To further evaluate the production of SARS‐CoV‐2‐specific antibodies in asymptomatic patients, blood specimens were collected regularly to detect the levels of serum SARS‐CoV‐2‐specific IgM and IgG antibodies after negative nucleic acid conversion. The positive rate of IgM antibodies in asymptomatic individuals was significantly higher even after negative nucleic acid conversion than that in healthy people. However, there was no significant difference in changes within 7 weeks after negative nucleic acid conversion (p < 0.05). Our previous study showed that the positive rate of IgM in patients with COVID‐19 was 75.9%. These results suggest that IgM may be a useful target for screening cases previously infected by SARS‐CoV‐2 and healthy people. Furthermore, IgM in some asymptomatic individuals after negative nucleic acid conversion is not easily degraded within 7 weeks.

According to our results, the serum concentration of IgG in asymptomatic individuals after the negative nucleic acid conversion was above normal reference and increased with time in the 7 weeks of observation. The positive rate of serum IgG in the asymptomatic group was 93.5% during 7 weeks after negative nucleic acid conversion. Long et al. reported that the positive rate of serum IgG in patients with acute phase COVID‐19 was 18.9%, and that of patients with the convalescent‐phase of COVID‐19 was 60.0%. Through these data, we infer that the IgG level of asymptomatic cases increased after negative nucleic acid conversion compared with the disease and recovery period. In addition, it may also be related to our longer observation time after the nucleic acid turned negative in asymptomatic cases, when the protective antibody IgG level began to rise.

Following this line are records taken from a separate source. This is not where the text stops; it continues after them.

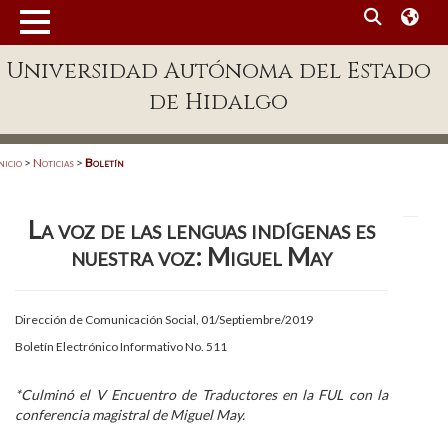
MENÚ
Universidad Autónoma del Estado
Enlaces
de Hidalgo
Dependencias A-Z
Directorio
nicio
>
Noticias
>
Boletín
Defensor Universitario
La voz de las lenguas indígenas es
Patronato
nuestra voz: Miguel May
Plataforma Garza
Publicaciones en línea
Dirección de Comunicación Social, 01/Septiembre/2019
Boletín Electrónico Informativo No. 511
Acreditación Internacional
Alumnado
*Culminó el V Encuentro de Traductores en la FUL con la
conferencia magistral de Miguel May.
Aspirantes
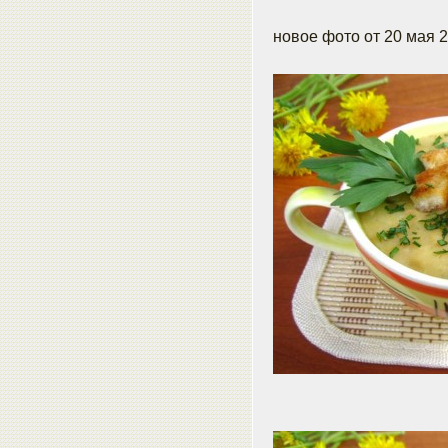
новое фото от 20 мая 2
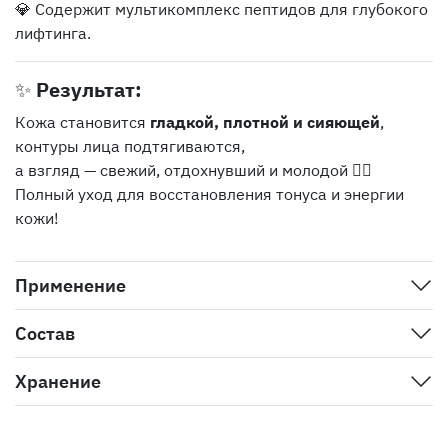
💎 Содержит мультикомплекс пептидов для глубокого
лифтинга.
✨
Результат:
Кожа становится
гладкой, плотной и сияющей
,
контуры лица подтягиваются,
а взгляд — свежий, отдохнувший и молодой 💆‍♀️
Полный уход для восстановления тонуса и энергии
кожи!
Применение
Состав
Хранение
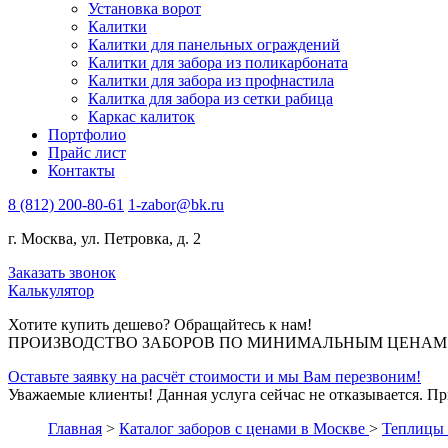
Установка ворот
Калитки
Калитки для панельных ограждений
Калитки для забора из поликарбоната
Калитки для забора из профнастила
Калитка для забора из сетки рабица
Каркас калиток
Портфолио
Прайс лист
Контакты
8 (812) 200-80-61
1-zabor@bk.ru
г. Москва, ул. Петровка, д. 2
Заказать звонок
Калькулятор
Хотите купить дешево? Обращайтесь к нам!
ПРОИЗВОДСТВО ЗАБОРОВ ПО МИНИМАЛЬНЫМ ЦЕНАМ В 
Оставьте заявку на расчёт стоимости и мы Вам перезвоним!
Уважаемые клиенты! Данная услуга сейчас не отказывается. П
Главная
>
Каталог заборов с ценами в Москве
>
Теплицы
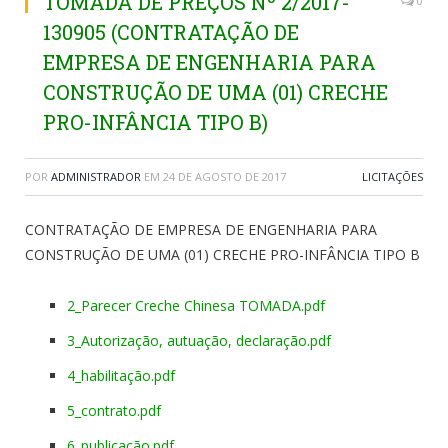
TOMADA DE PREÇOS Nº 2/2017-
0
130905 (CONTRATAÇÃO DE
EMPRESA DE ENGENHARIA PARA
CONSTRUÇÃO DE UMA (01) CRECHE
PRO-INFÂNCIA TIPO B)
POR
ADMINISTRADOR
EM
24 DE AGOSTO DE 2017
LICITAÇÕES
CONTRATAÇÃO DE EMPRESA DE ENGENHARIA PARA
CONSTRUÇÃO DE UMA (01) CRECHE PRO-INFÂNCIA TIPO B
2_Parecer Creche Chinesa TOMADA.pdf
3_Autorização, autuação, declaração.pdf
4_habilitação.pdf
5_contrato.pdf
6_publicação.pdf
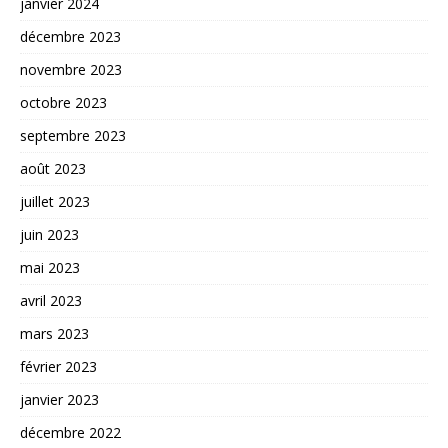
janvier 2024
décembre 2023
novembre 2023
octobre 2023
septembre 2023
août 2023
juillet 2023
juin 2023
mai 2023
avril 2023
mars 2023
février 2023
janvier 2023
décembre 2022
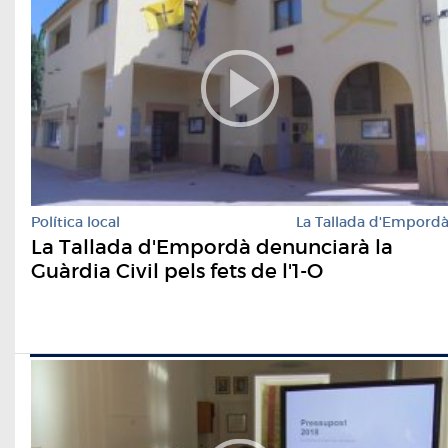
Política local
La Tallada d'Empord
La Tallada d'Empordà denunciarà la
Guàrdia Civil pels fets de l'1-O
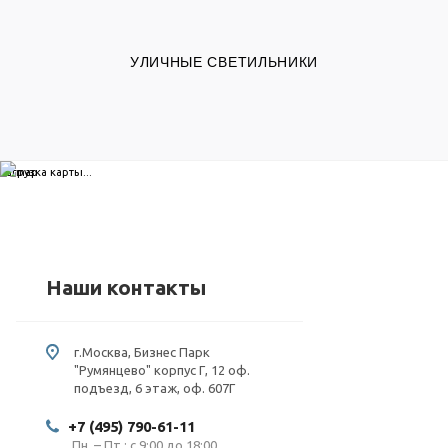
УЛИЧНЫЕ СВЕТИЛЬНИКИ
загрузка карты...
Наши контакты
г.Москва, Бизнес Парк
"Румянцево" корпус Г, 12 оф.
подъезд, 6 этаж, оф. 607Г
+7 (495) 790-61-11
Пн. – Пт.: с 9:00 до 18:00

To date, studies have showed that SARS‐CoV‐2 IgM and IgG antibodies detection methods had high specificity and sensitivity, and combined detection was superior to individual antibody detection. Interestingly, a recent study by Hu et al. found that heat‐inactivated serum at 56°C for 30 min can affect the level of SARS‐CoV‐2 antibody in serum, which may lead to false‐negative results. Additionally, Xiang et al. showed that the sensitivity and specificity of IgM were 77.3% and 100%, respectively, and the sensitivity and specificity of IgG were 83.3% and 95.0%, respectively, during detection of antibodies in COVID‐19 patients. Our previous study showed that the sensitivity and sensitivity of IgG (90.5% and 99.3%, respectively) were higher than those of IgM (75.9% and 94.0%, respectively) in COVID‐19 patients. Taken together, this indicates that the positive rate of IgM in asymptomatic patients after nucleic acid negative conversion is significantly lower than that in confirmed patients, whereas IgG remains at the same level as that of confirmed patients. Unfortunately, we were unable to obtain serum specimens from asymptomatic patients when their nucleic acid was positive, and thus it was not possible to compare changes in antibody levels between nucleic acid positive and negative.

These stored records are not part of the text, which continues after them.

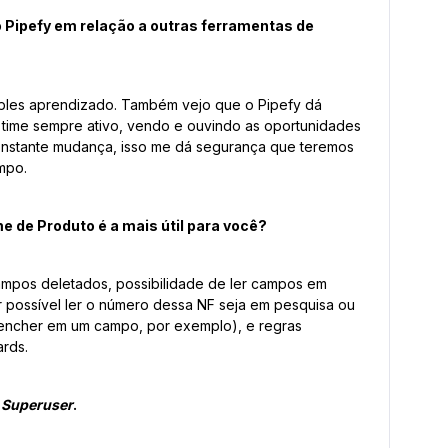
o Pipefy em relação a outras ferramentas de
simples aprendizado. Também vejo que o Pipefy dá
 time sempre ativo, vendo e ouvindo as oportunidades
onstante mudança, isso me dá segurança que teremos
mpo.
me de Produto é a mais útil para você?
ampos deletados, possibilidade de ler campos em
 possível ler o número dessa NF seja em pesquisa ou
eencher em um campo, por exemplo), e regras
rds.
m
Superuser
.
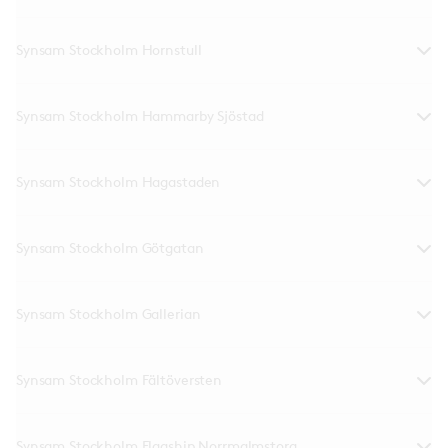
Synsam Stockholm Hornstull
Synsam Stockholm Hammarby Sjöstad
Synsam Stockholm Hagastaden
Synsam Stockholm Götgatan
Synsam Stockholm Gallerian
Synsam Stockholm Fältöversten
Synsam Stockholm Flagship Norrmalmstorg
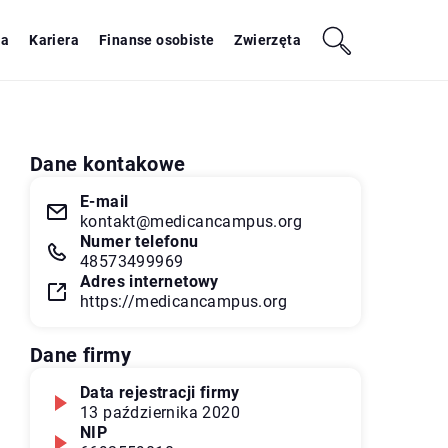
ja
Kariera
Finanse osobiste
Zwierzęta
Dane kontakowe
E-mail
kontakt@medicancampus.org
Numer telefonu
48573499969
Adres internetowy
https://medicancampus.org
Dane firmy
Data rejestracji firmy
13 października 2020
NIP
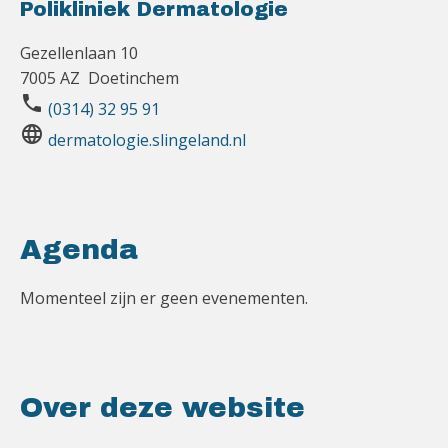
Polikliniek Dermatologie
Gezellenlaan 10
7005 AZ Doetinchem
phone
(0314) 32 95 91
language
dermatologie.slingeland.nl
Agenda
Momenteel zijn er geen evenementen.
Over deze website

In conclusion, nucleic acid testing, though time consuming and susceptible to sampling errors, is recommended to be the main basis for the diagnosis of asymptomatic patients. Antibody detection holds great value in the diagnosis and identification of asymptomatic patients because it is fast and convenient, and sampling can be easily standardized.

CONFLICT OF INTEREST

The authors declare no conflicts of interest.